Signs of trouble in the Kremlin began mounting after Dec. 15, when Brezhnev made a secret speech to the Central Committee about the lagging Soviet economy. Since his predecessor, Nikita Khrushchev, was ousted principally because of poor economic performance, Brezhnev took care to blame economic planners and managers for the failures. To many Sovietologists, the postponement of the next Communist Party Congress from this month to an indeterminate date late in 1970 or even 1971 suggested high-level disagreements. Said Yale's Wolfgang Leonhard: "It means either that the leaders can't agree on policies or that there's profound disarray in the Kremlin."
There was some evidence that Brezhnev was trying to shore up his power. He was the only Politburo member to review the massive army maneuvers in Byelorussia last month and was photographed with the Soviet Defense Minister, Marshal Andrei Grechko, prominently at his side. It seemed that, as party General Secretary, he was asserting his position as first among equals in the Politburo and pointing to the support he personally commands in the Soviet army. Kremlinologists were also struck by the fact that Brezhnev, on his return to Moscow from a three-day trip to Budapest last week, was met at the railway station by Grechko, Marshal Ivan Yakubovsky, Commander of the Warsaw Pact forces, and Secret Police Chief Yuri Andropov. Such a turnout, which would ordinarily pass unobserved, seemed to indicate the source of Brezhnev's present strength.
Kremlin Silence. One indication of a possible change in leadership is that the Kremlin has not moved to halt the rumors by denying them. Another way to quash the rumors would be to rouse the sick Politburo members from their beds long enough for them to gather at some official occasion. Just such an occasion was provided last week at a Kremlin party for Soviet cosmonauts. Only one of the ailing leaders felt well enough, in body or spirit, to put in an appearance. He was Shelepin, who looked pale and wan.
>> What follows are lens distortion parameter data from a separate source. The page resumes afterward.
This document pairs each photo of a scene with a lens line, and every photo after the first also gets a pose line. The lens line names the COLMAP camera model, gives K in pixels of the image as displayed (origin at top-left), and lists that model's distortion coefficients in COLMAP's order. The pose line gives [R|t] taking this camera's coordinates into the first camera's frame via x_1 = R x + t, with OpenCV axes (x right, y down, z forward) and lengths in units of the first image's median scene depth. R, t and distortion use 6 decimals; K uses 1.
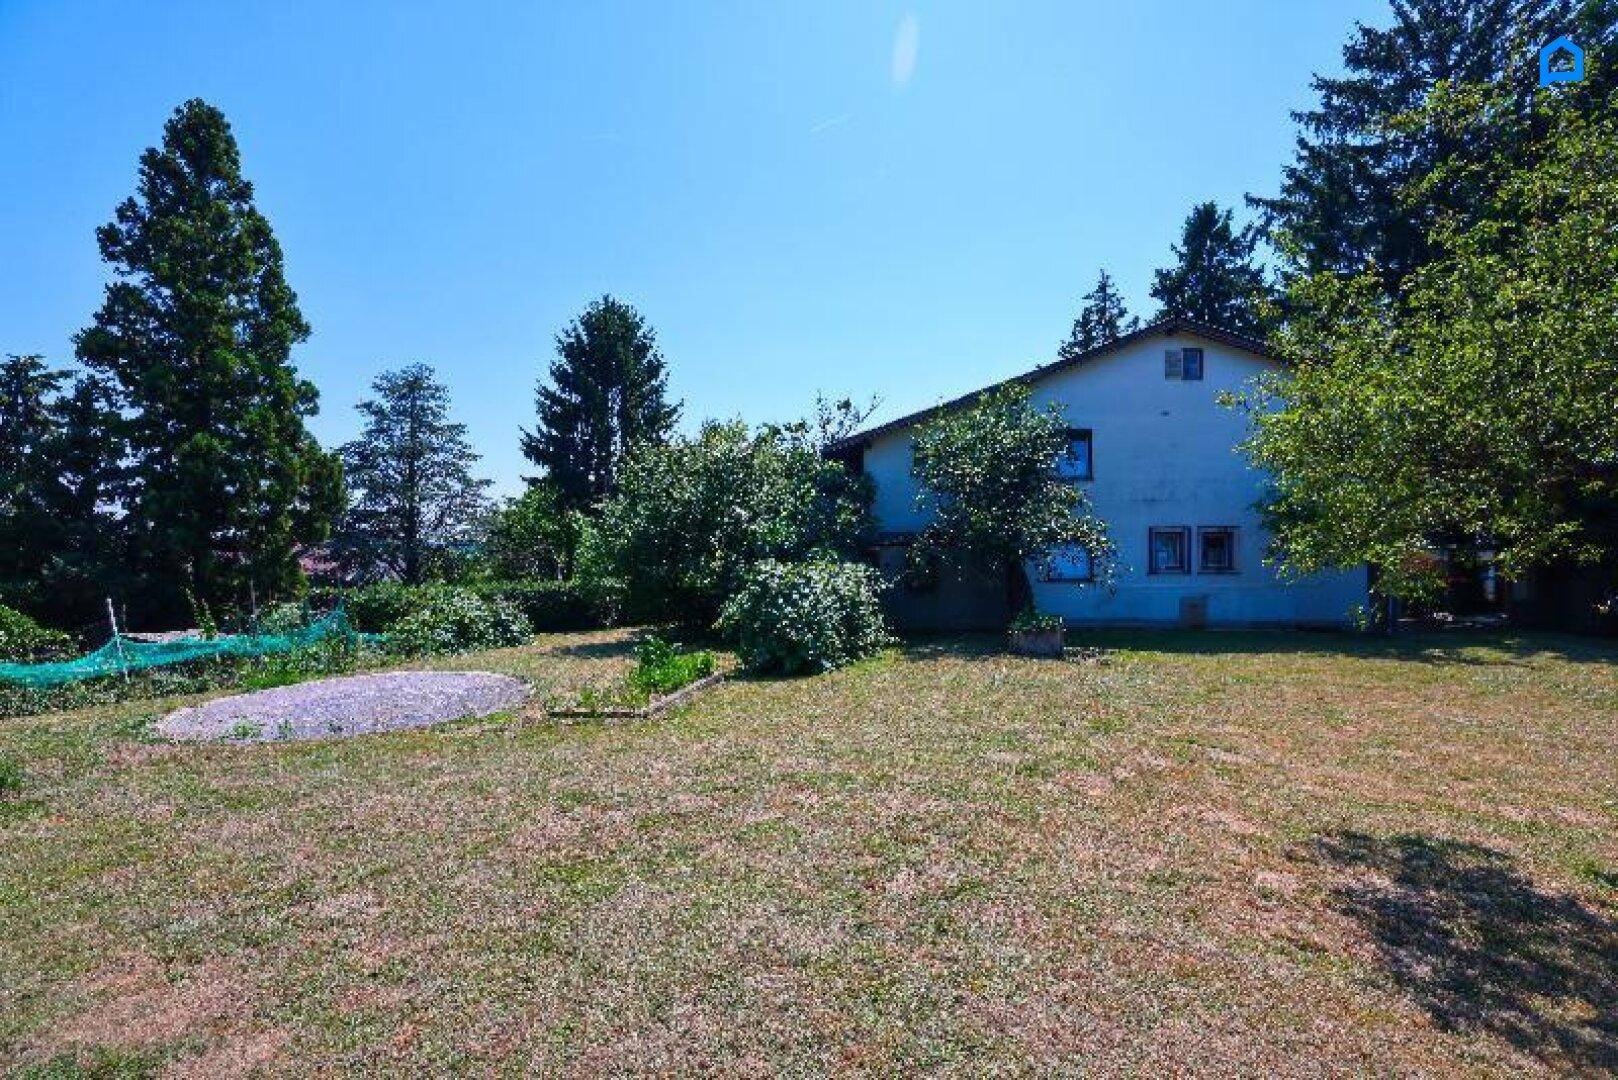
lens RADIAL K [[682.9, 0, 809.0], [0, 682.9, 540.0], [0, 0, 1]] dist [-0.058536, 0.018912]
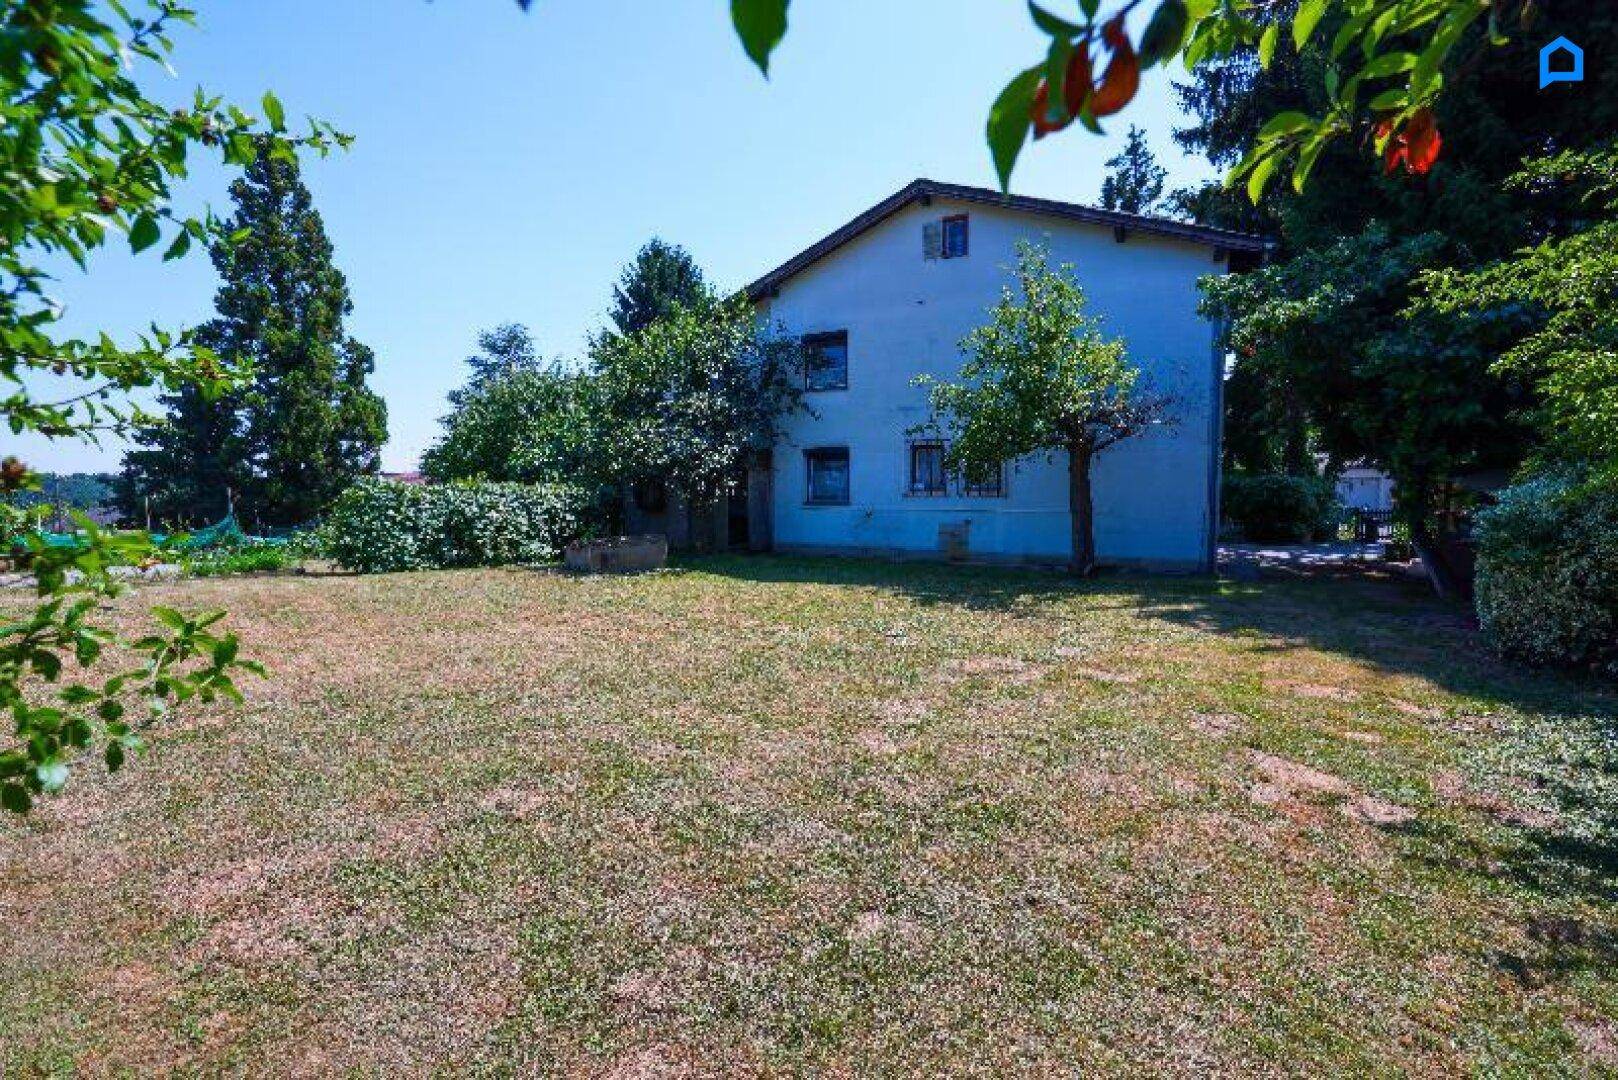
lens RADIAL K [[682.9, 0, 809.0], [0, 682.9, 540.0], [0, 0, 1]] dist [-0.058536, 0.018912]
pose [[0.924970, 0.029832, -0.378866, 0.717662], [0.005625, 0.995730, 0.092137, 0.024548], [0.379997, -0.087355, 0.920853, 0.152303]]
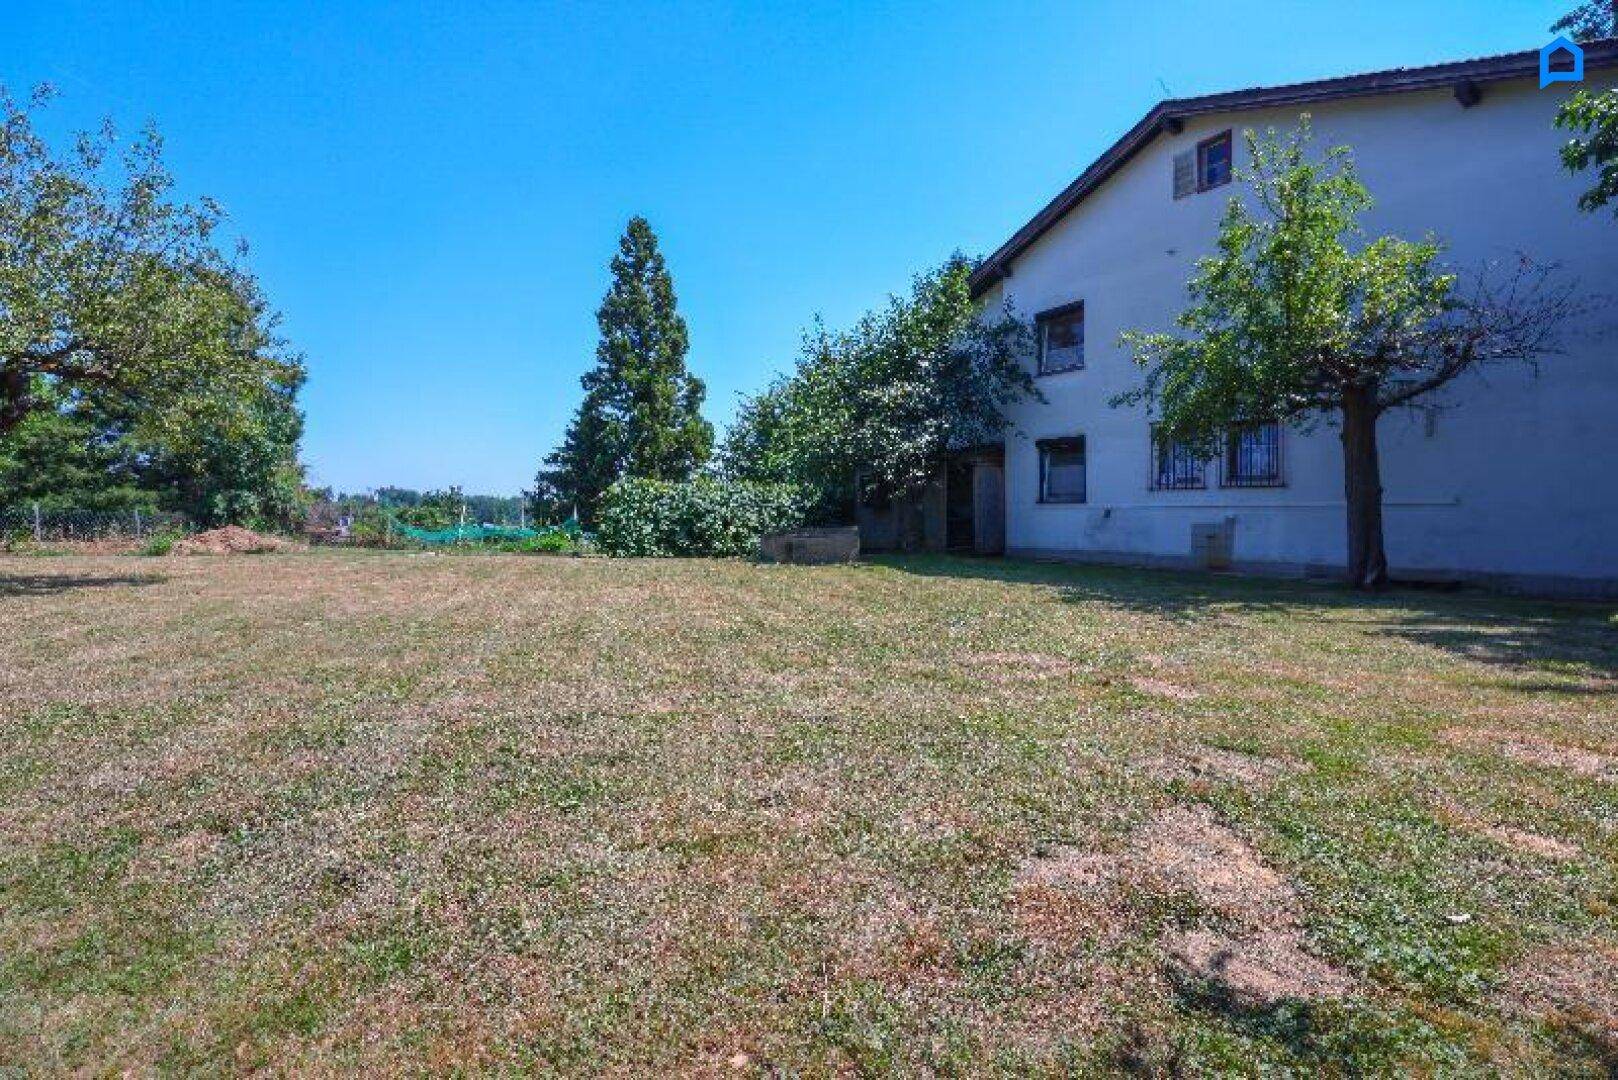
lens RADIAL K [[682.9, 0, 809.0], [0, 682.9, 540.0], [0, 0, 1]] dist [-0.058536, 0.018912]
pose [[0.637872, 0.034224, -0.769382, 0.814808], [0.012454, 0.998423, 0.054738, 0.058266], [0.770042, -0.044497, 0.636440, 0.273834]]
There is a possibility that the collective leadership is still intact and that the propaganda apparatus was reorganized because of failures on the part of specific officials rather than as part of a titanic power struggle. In spite of disagreements about who is doing what to whom, however, most specialists in the West agreed that something certainly seemed to be brewing in the Kremlin. They also agreed that a Kremlin shake-up would not mean a drastic change in the present rigid and repressive Soviet policies at home and in Eastern Europe, but simply a more vigorous application of those policies. In other words, even if there are major changes in the cast, the new players are likely to follow roughly the same script.
* Another official removed from his post was Aleksei Romanov, chairman of the State Cinematography Committee, better known as the former Soviet intelligence officer who denounced Alexander Solzhenitsyn in 1945 and was thus responsible for sending the great novelist to prison and exile for eleven years.